Detective Inspector Frank Summers has been booked off work following a near fatal anaphylactic shock. His wife is determined that he should obey his doctor's orders. As she is also his boss that should be simple. But he is determined to identify the perpetrator or perpetrators behind a series of attacks on little old ladies. Both their efforts are impeded by various movements becoming increasingly militant. The police station appears to have gone feminist. The Old Birds army (TOBs, Women Only) is planning a pre-emptive defence of helpless little old ladies. The Cult of The Clueless (TCoTC, Men Only) are demanding their right to ignorance. The Religious Once are threatening outright violence if their tolerant beliefs are not respected. Various New Age and Old Hippy believers, followers and troublemakers are descending on Wellbury in search of ley lines. Frank is embroiled in an e-mail game of double-chess with an anonymous person calling himself A Mason who sends messages which might make some sense if anybody could work out what they meant, but whatever they are they sound distinctly threatening. Frank and Frieda are running out of time as they approach Demonstration Day, when TOBs and TCoTC plan on settling the Religious Once's hash.
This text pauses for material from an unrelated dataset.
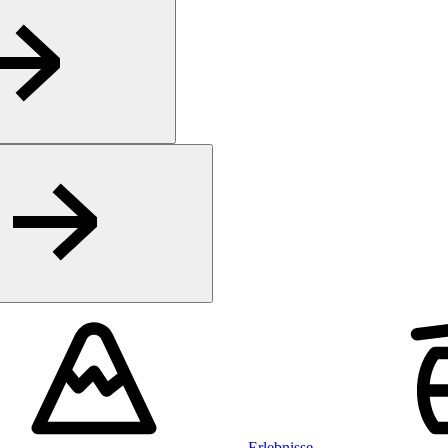
Erlebnisse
And, being off work, it's Frank's turn to cook dinner.
The eighth in the FFSG series.
A new sergeant arrives at Wellbury police station, the emotionless but paranoid Sergeant Gote, a man with a phobia of eggs. Detective Inspectors Summers are enjoying the renovation of their new home in preparation for the birth of Baby, their first child, when Frank stumbles on a hidden alcove which contains what could be the original world-famous Fountain created by Marcel Duchamp in 1917. Their attempts to temporarily keep the discovery from the media go wrong, and suddenly it appears that every art fanatic and conspiracy theorist is on their way to Wellbury to view the miracle, along with several unknown parties ready to use illegal means to get their hands on something priceless. Added to this is the anonymous person threatening to poison jars of Binkertys Baby Food unless a ransom is paid, a far closer and real danger, as that is planned to be Baby's food of choice. Frank and Frieda are forced to juggle hiding places for the Fountain while the officers at the station polish their truncheons in preparation for welcoming the extortionist when he or she is run to ground. For them, nobody threatens Baby and survives. In the end it is a wounded Sergeant Gote who is celebrated hero, though quite how that happened he will never be sure. Though the critical question remains: should Binkertys have an apostrophe or not? And if so, where should it go?